A state appeals court has upheld a decision by Panama City Beach to ban the rental of motorized scooters starting in September 2020, finding that “municipalities have broad authority to regulate activities impacting public health, safety, and welfare so long as such regulations are not arbitrary or unreasonable.”
The Wednesday ruling by a panel of the 1st District Court of Appeal rejected arguments that Panama City Beach did not have the power to ban a business unless it is a legal nuisance and that such restrictions are “preempted” by state laws.
The case stems from two ordinances passed in 2017 to prohibit the overnight rental of scooters and to completely prohibit scooter rentals effective Sept. 8, 2020.
Classy Cycles, Inc., took the case to the appeals court after a Bay County circuit judge upheld the ordinances.
Wednesday’s majority opinion focused, in part, on the city’s home-rule powers in addressing potentially dangerous conditions.

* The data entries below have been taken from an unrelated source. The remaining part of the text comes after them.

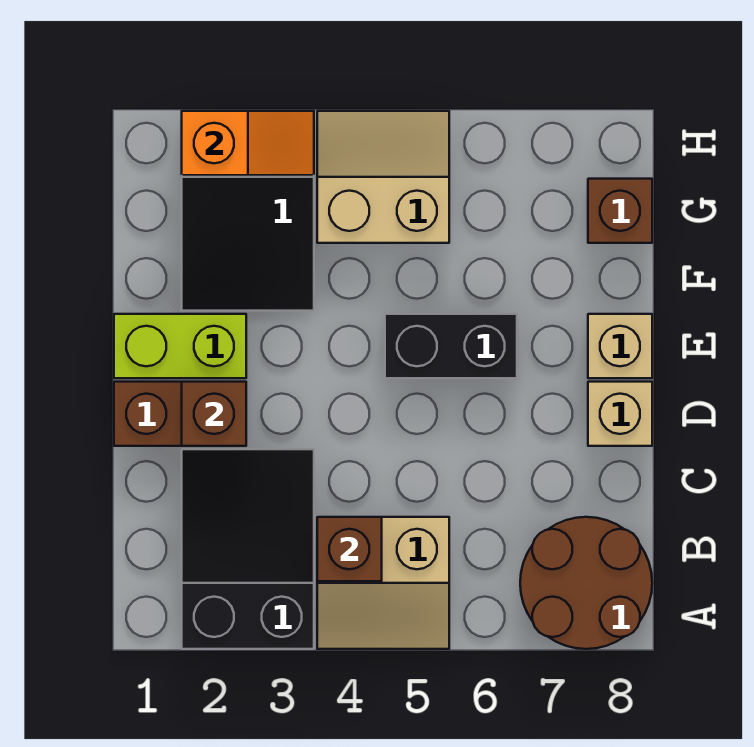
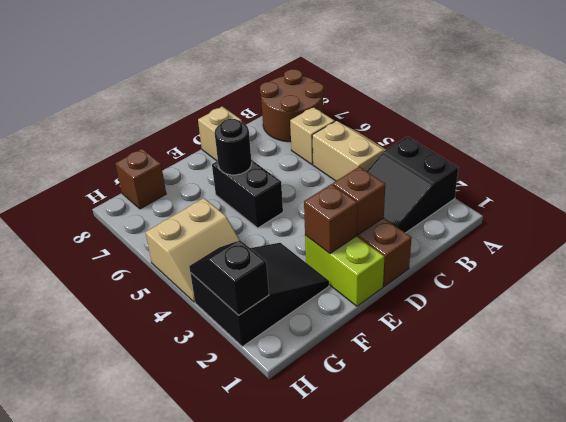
brown brick B4 level 2 -> brown brick E2 level 2
none -> black round brick E6 level 2
tan brick E8 level 1 -> tan brick B6 level 1
tan slope G4:H5 level 1 top G -> tan slope G4:H5 level 1 top 5
orange slope H2:H3 level 2 top 2 -> black slope H2:H3 level 2 top 2

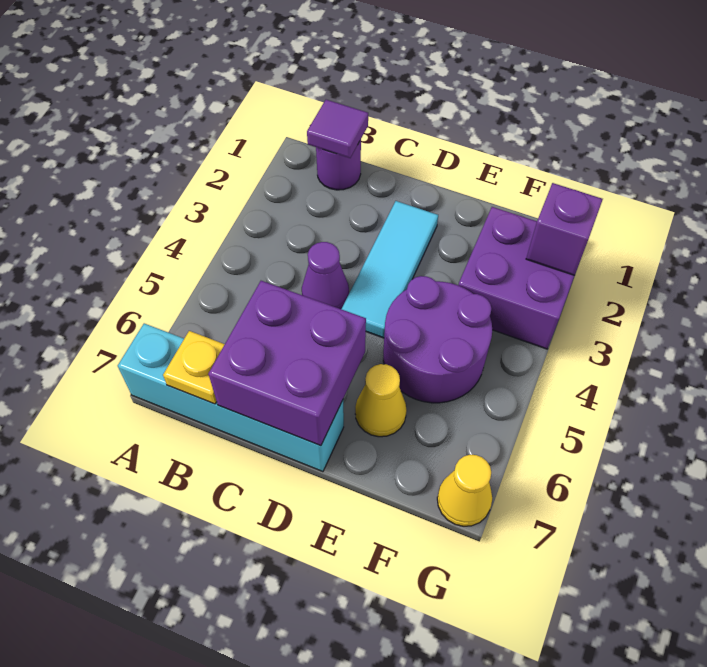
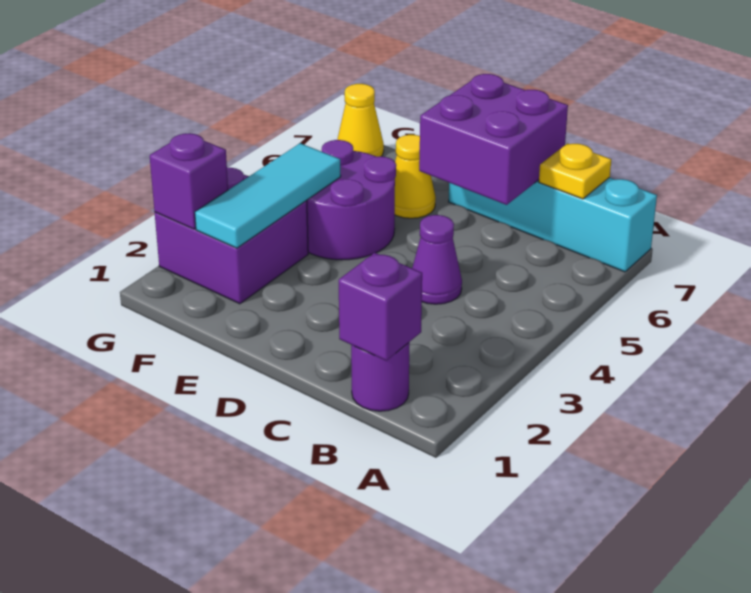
purple tile B1 level 2 -> purple brick B1 level 2
cyan tile D2:D4 level 1 -> cyan tile F2:F4 level 2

“We find no error in the trial court’s determination that a geographically small city has the right to restrict a business from operating within the city when the undisputed facts demonstrate that the restriction is for the safety of the city’s citizens and visitors,” said the majority opinion, written by Judge James Wolf and joined by Chief Judge Stephanie Ray.
“We also find that (a state traffic control law) does not preempt the ordinances because it provides the city the right to pass restrictions on types of vehicles which may be operated in congested areas.”
But Judge Scott Makar, in a partial dissent, wrote that a total prohibition on scooter rentals is not allowed under state law.
“The exclusive purpose of the city’s ban on intra-city rentals of motorized scooters is to regulate traffic movement, which is within the pre-emptive core of Florida’s Uniform Traffic Control Law,” Makar wrote. “It was error to conclude otherwise.”